After Apple, EU to investigate Meta for its ‘pay or consent’ data collection policy

If Meta is found in breach of the DMA, it is looking at some significant penalties, including fines of up to 10 per cent of its global turnover and up to 20 per cent for repeated offences. Image Credit: Reuters

The European Union has taken action against Meta, Facebook’s parent company, for allegedly violating its new digital regulations, just a week after launching a similar case against Apple.

The EU’s executive body, the European Commission, is leveraging its new authority under the Digital Markets Act (DMA), legislation designed to enhance consumer choice and foster competition among European startups. Compliance with these rules has been mandatory since March.

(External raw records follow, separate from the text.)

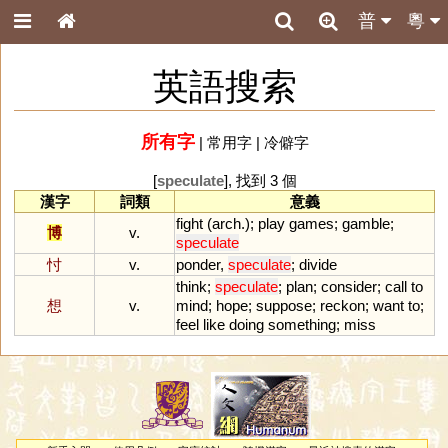
普
粵
英語搜索
所有字
|
常用字
|
冷僻字
[
speculate
], 找到 3 個
漢字
詞類
意義
fight
(
arch
.);
play
games
;
gamble
;
博
v.
speculate
忖
v.
ponder
,
speculate
;
divide
think
;
speculate
;
plan
;
consider
;
call
to
想
v.
mind
;
hope
;
suppose
;
reckon
;
want
to
;
feel
like
doing
something
;
miss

In preliminary findings released on Monday, EU regulators expressed concerns about Meta’s “pay or consent” model.

Currently, Facebook and Instagram users can choose to use the platforms for free by consenting to data collection or pay a fee to avoid having their data shared. The regulators argue that Meta’s current model is very misleading NY design to confuse them, potentially coercing users into consenting to data tracking due to the financial burden of the alternative, as per a report by the Financial Times.

According to the EU’s new digital rules, tech companies must obtain user consent when they intend to merge or use personal data across different core services. This regulation came into effect in March when compliance investigations were initiated against Meta and other major tech firms.

The European Commission stated that Meta users who do not consent should still have access to an equivalent service that uses less of their personal data, particularly for ad personalisation.

Thierry Breton, the EU’s internal market commissioner, remarked that Meta’s “pay or consent” business model appears to violate the DMA. Breton also emphasised that the DMA aims to empower users to control their data usage and to ensure a level playing field for innovative companies against tech giants.

Meta responded with a statement asserting that its subscription model for ad-free usage aligns with the direction of Europe’s highest court and complies with the DMA. The company expressed its willingness to engage in constructive dialogue with the European Commission to resolve the investigation.

If Meta is found in breach of the DMA, it is looking at some significant penalties, including fines of up to 10 per cent of its global turnover and up to 20 per cent for repeated offences. The EU’s needs to finalise its preliminary findings in a year from the start of the official investigation in March.

Last Monday, the EU accused Apple of stifling innovation in its App Store, marking the first use of its new powers against a major tech company. Regulators expressed concerns about Apple’s restrictions on developers’ ability to direct customers to promotions outside its ecosystem. Apple has denied any wrongdoing.

The recent charges against Meta indicate that Brussels is committed to swiftly addressing alleged anti-competitive behaviour. An anonymous antitrust lawyer noted that Big Tech is a priority for the EU, acknowledging that traditional competition law enforcement has been slow and somewhat ineffective.